Which lines of the records below contain the string "there", matching case exactly? Copy each of those lines.

[Start of Material]

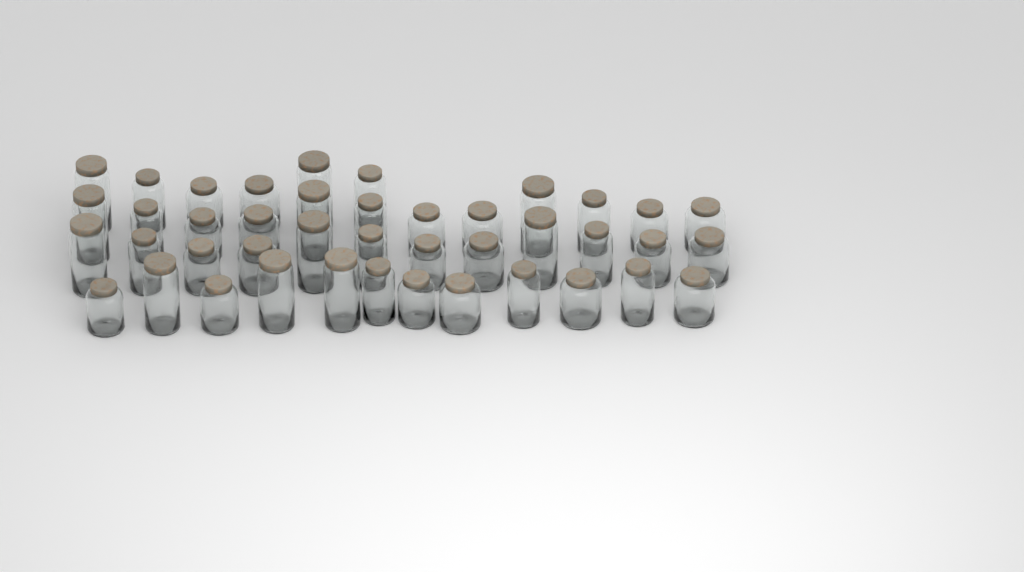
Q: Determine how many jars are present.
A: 42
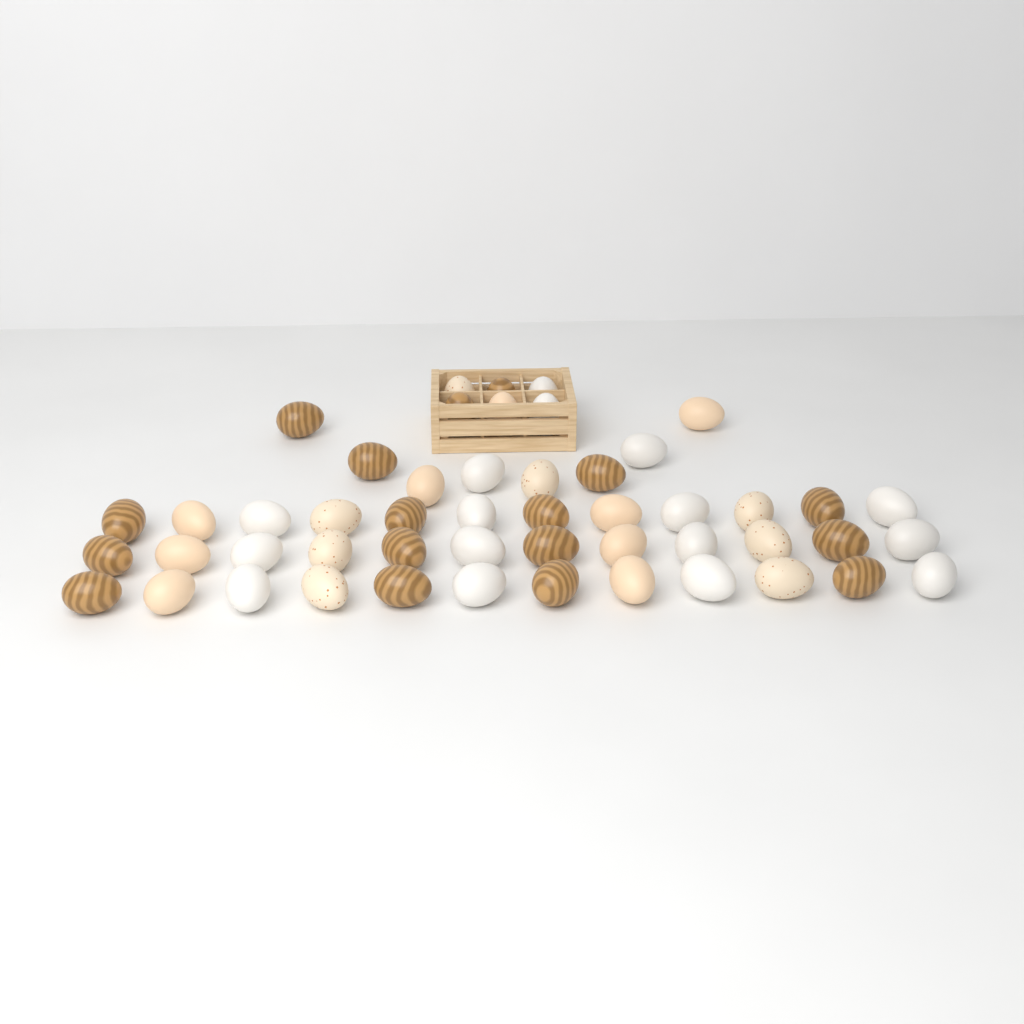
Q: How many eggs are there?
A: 50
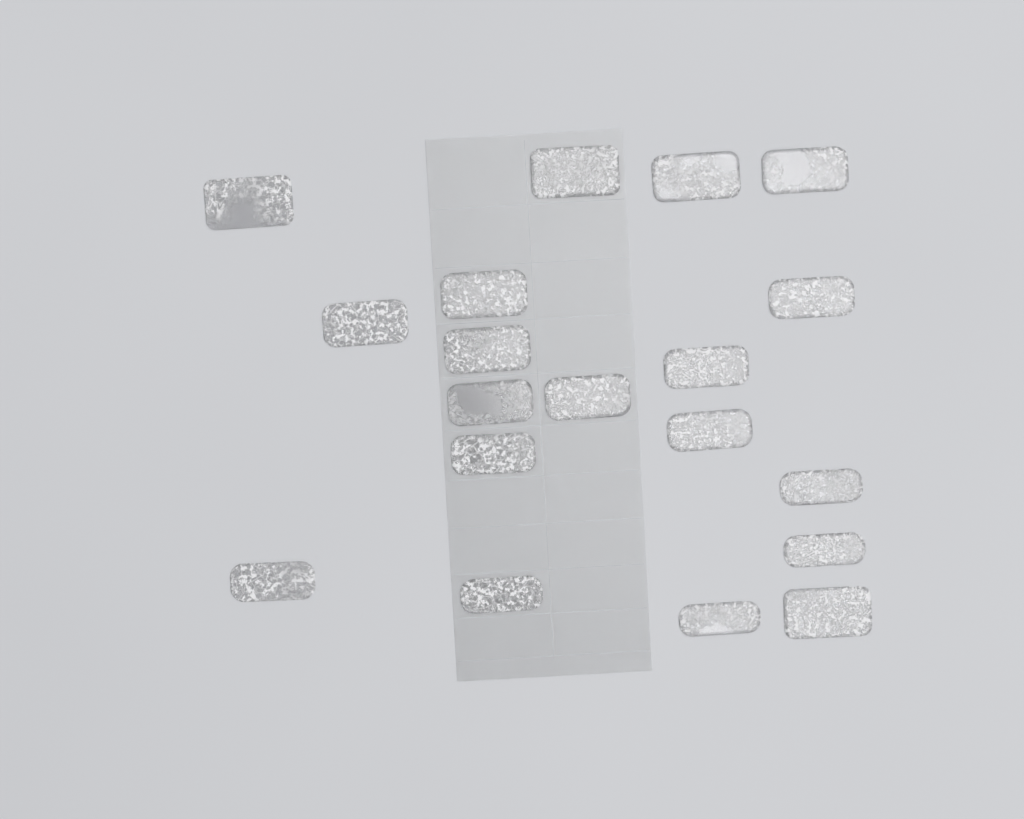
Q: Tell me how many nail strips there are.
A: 19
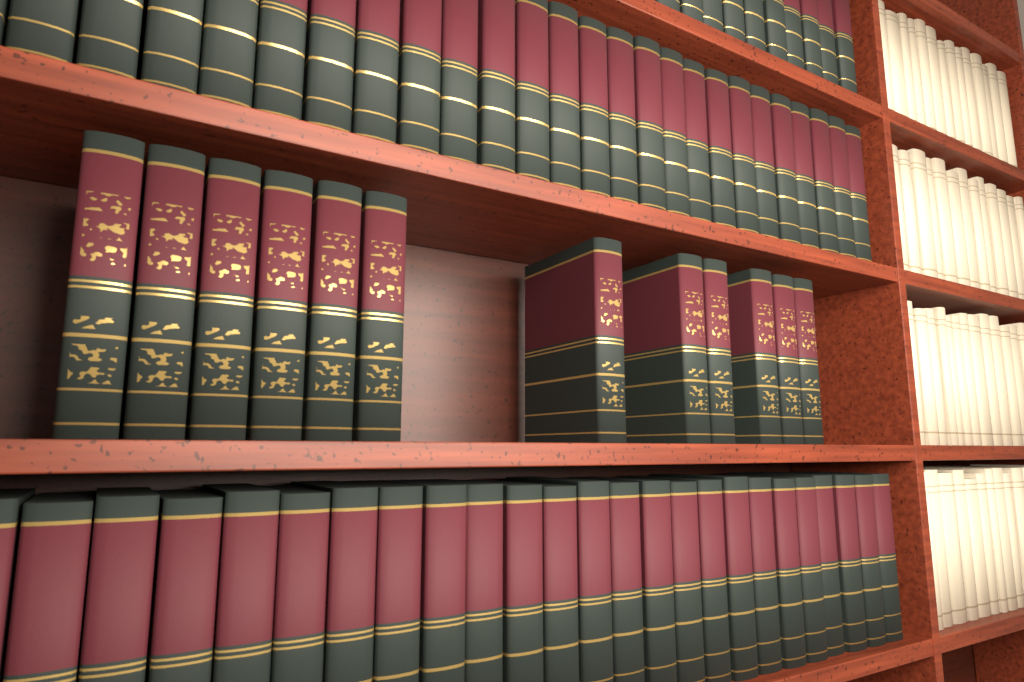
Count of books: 12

[End of Material]

The output:
Q: How many eggs are there?
Q: Tell me how many nail strips there are.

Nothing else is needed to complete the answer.